Ele não fez isso! Esse homem não fez isso!
Descontrolando-me, pego tudo quebrável que vejo pela frente, jogando contra a parede e gritando como se não houvesse amanhã. Grito com o cadáver no chão, ajoelho-me e por fim me permito chorar.
O som das sirenes, a polícia invadindo a minha casa, entrando no quarto, afastando-me do meu genitor e me perguntando o que aconteceu são as últimas coisas as quais me recordo com coerência.
A seguir foram apenas perguntas, penhasco da Summer Escape, depressão da minha mãe, enterro e todas as merdas que aconteceram.
Tragédias demais para a cabeça de um garoto de dezessete anos.
17 de janeiro de 2019
Delegacia de polícia de Toronto
— Jacob!
Encaro Ana, que está com uma expressão preocupada.
— Oi.
— Você me pareceu distante, achei que nem estivesse aqui.
Confirmo com a cabeça.
— E não estava. Estava no dia em que minha família se destruiu. Acho que toda essa história de delegacia, mortes, a cena que vi, tudo mexeu com a minha cabeça.
— Sinto muito — ela sussurra.
— Shh! Tudo bem. Depois conversamos, ok?
Ana ia revidar, tenho certeza, mas seu pai a chamando a deteve. Olho por cima de seu ombro e beijo sua testa, saindo de perto da brasileira e indo em direção ao meu carro. Quebrei uma promessa nesta noite, o que não acontece com frequência.

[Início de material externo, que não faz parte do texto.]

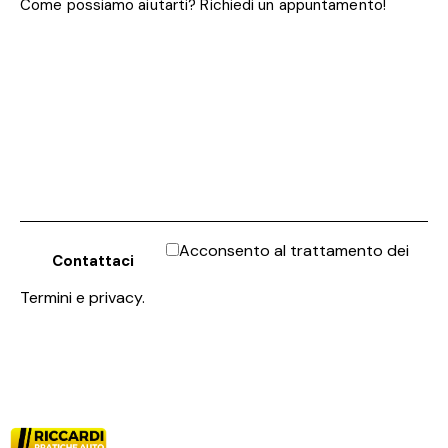
Acconsento al trattamento dei
Termini e privacy
.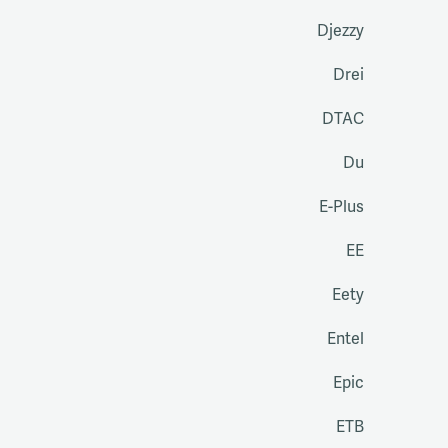
Djezzy
Drei
DTAC
Du
E-Plus
EE
Eety
Entel
Epic
ETB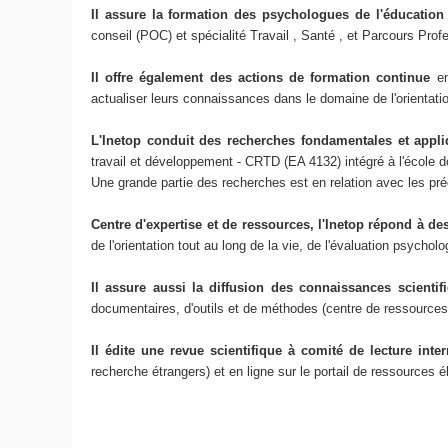
Il assure la formation des psychologues de l'éducation
conseil (POC) et spécialité Travail , Santé , et Parcours Pro
Il offre également des actions de formation continue
e
actualiser leurs connaissances dans le domaine de l'orientatio
L'Inetop conduit des recherches fondamentales et appli
travail et développement - CRTD (EA 4132) intégré à l'école 
Une grande partie des recherches est en relation avec les préo
Centre d'expertise et de ressources, l'Inetop répond à d
de l'orientation tout au long de la vie, de l'évaluation psych
Il assure aussi la diffusion des connaissances scienti
documentaires, d'outils et de méthodes (centre de ressources
Il édite une revue scientifique à comité de lecture inte
recherche étrangers) et en ligne sur le portail de ressources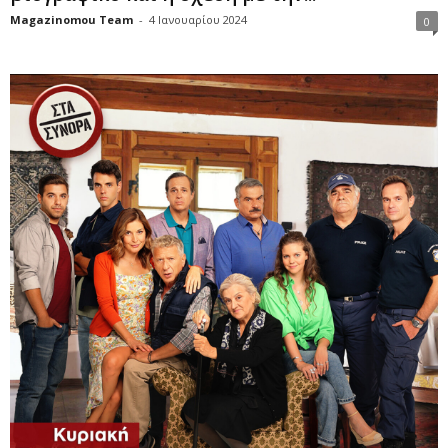
Magazinomou Team
-
4 Ιανουαρίου 2024
0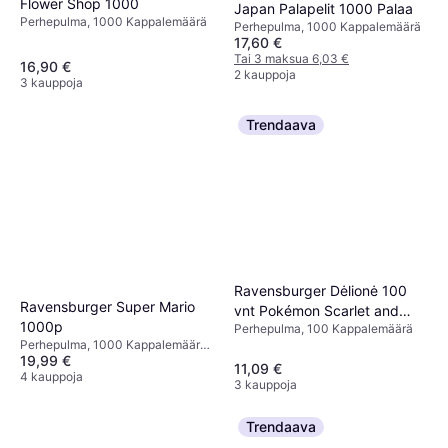
Flower Shop 1000
Japan Palapelit 1000 Palaa
Perhepulma, 1000 Kappalemäärä
Perhepulma, 1000 Kappalemäärä
17,60 €
Tai 3 maksua 6,03 €
16,90 €
2 kauppoja
3 kauppoja
Trendaava
Ravensburger Dėlionė 100
Ravensburger Super Mario
vnt Pokémon Scarlet and
1000p
Perhepulma, 100 Kappalemäärä
Purple
Perhepulma, 1000 Kappalemäärä,
19,99 €
70x50cm
11,09 €
4 kauppoja
3 kauppoja
Trendaava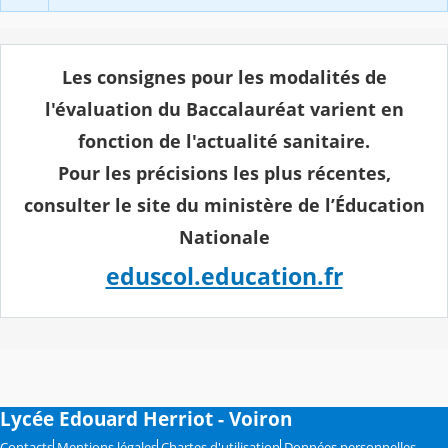
Les consignes pour les modalités de
l'évaluation du Baccalauréat varient en
fonction de l'actualité sanitaire.
Pour les précisions les plus récentes,
consulter le site du ministère de l’Éducation
Nationale
eduscol.education.fr
Lycée Edouard Herriot - Voiron
Contacts
Mentions légales
Chartes d'utilisation
Données personnelles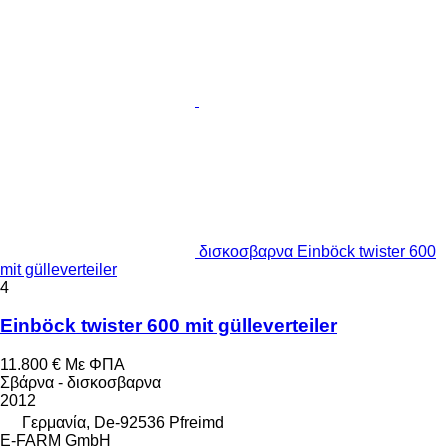
δισκοσβαρνα Einböck twister 600
mit gülleverteiler
4
Einböck twister 600 mit gülleverteiler
11.800 €
Με ΦΠΑ
Σβάρνα - δισκοσβαρνα
2012
Γερμανία, De-92536 Pfreimd
E-FARM GmbH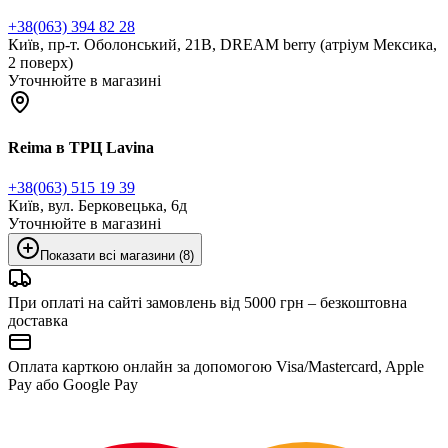
+38(063) 394 82 28
Київ, пр-т. Оболонський, 21В, DREAM berry (атріум Мексика,
2 поверх)
Уточнюйте в магазині
Reima в ТРЦ Lavina
+38(063) 515 19 39
Київ, вул. Берковецька, 6д
Уточнюйте в магазині
Показати всі магазини (8)
При оплаті на сайті замовлень від 5000 грн – безкоштовна
доставка
Оплата карткою онлайн за допомогою Visa/Mastercard, Apple
Pay або Google Pay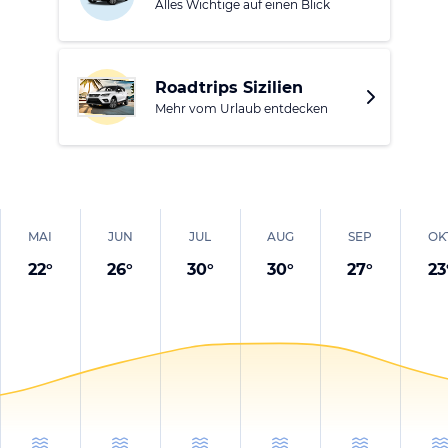
Alles Wichtige auf einen Blick
Italiens - sowie der sagenumwobene Vulkan Ätna sind eine
Reise wert.
Roadtrips Sizilien
Mehr vom Urlaub entdecken
MAI
JUN
JUL
AUG
SEP
OK
22
°
26
°
30
°
30
°
27
°
23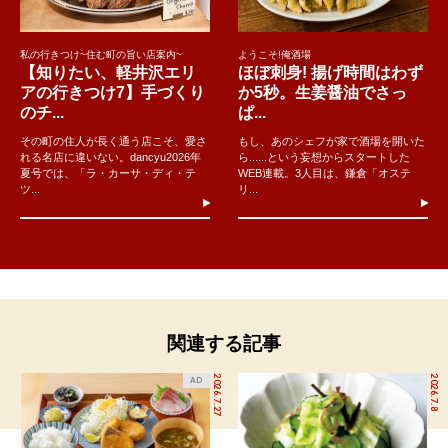
私の行きつけ~住む町の旨い店案内~
ようこそ!俺酒場
【知りたい、軽井沢エリ
ほぼ刺身! 揚げ時間はわず
アの行きつけ7】手づくり
か5秒。生姜醤油でさっ
のチ...
ぱ...
その町の住人が長く通う店こそ、愛さ
もし、あのシェフが家で酒場を開いた
れる名店に違いない。dancyu2026年
ら......という妄想からスタートした
夏号では、「ラ・カーサ・ディ・テ
WEB連載。3人目は、鎌倉「オステ
ツ...
リ...
関連する記事
2026.7.27
2026.7.8
AD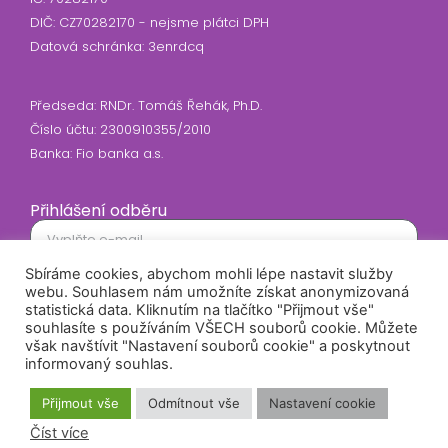
DIČ: CZ70282170 - nejsme plátci DPH
Datová schránka: 3enrdcq
Předseda: RNDr. Tomáš Řehák, Ph.D.
Číslo účtu: 2300910355/2010
Banka: Fio banka a.s.
Přihlášení odběru
Sbíráme cookies, abychom mohli lépe nastavit služby
Souhlasím se zasíláním newsletteru
webu. Souhlasem nám umožníte získat anonymizovaná
statistická data. Kliknutím na tlačítko "Přijmout vše"
Odeslat
souhlasíte s používáním VŠECH souborů cookie. Můžete
však navštívit "Nastavení souborů cookie" a poskytnout
informovaný souhlas.
Přijmout vše
Odmítnout vše
Nastavení cookie
Tento web vytvořil webovybalicek.cz
Číst více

Pego a estrada principal, seguindo até o penhasco da Summer Escape, o meu refúgio, onde consigo pensar e refletir. Abro os vidros, deixando com que o ar congelante entre no carro e me faça estremecer. A única forma de saber que estou vivo.
Estaciono no lugar de sempre, retirando o cinto e descendo do veículo, seguindo até a beira onde tudo começou. A luz da lua ilumina um pouco o caminho, assim como um poste aqui perto, mas não posso observar a água, só a ouvir. Tão atraente, chamativa, tentadora.
Dou mais um passo, abrindo os braços, deixando o frio quase me congelar. Dessa vez reconheço que Chris realmente sempre esteve certo. Nunca haverá alguém para nos salvar, porque no fim de tudo somos apenas nós mesmos.
Deixo que o clima leve todas as minhas aflições por um momento, todas as minhas preocupações e respiro fundo.
Olhando para a vasta imensidão escura, mesclando-se ao céu tão escuro quanto, percebo que não é a primeira vez que luto contra a vontade de me jogar daqui.
Seria a solução para todos os problemas que me cercam.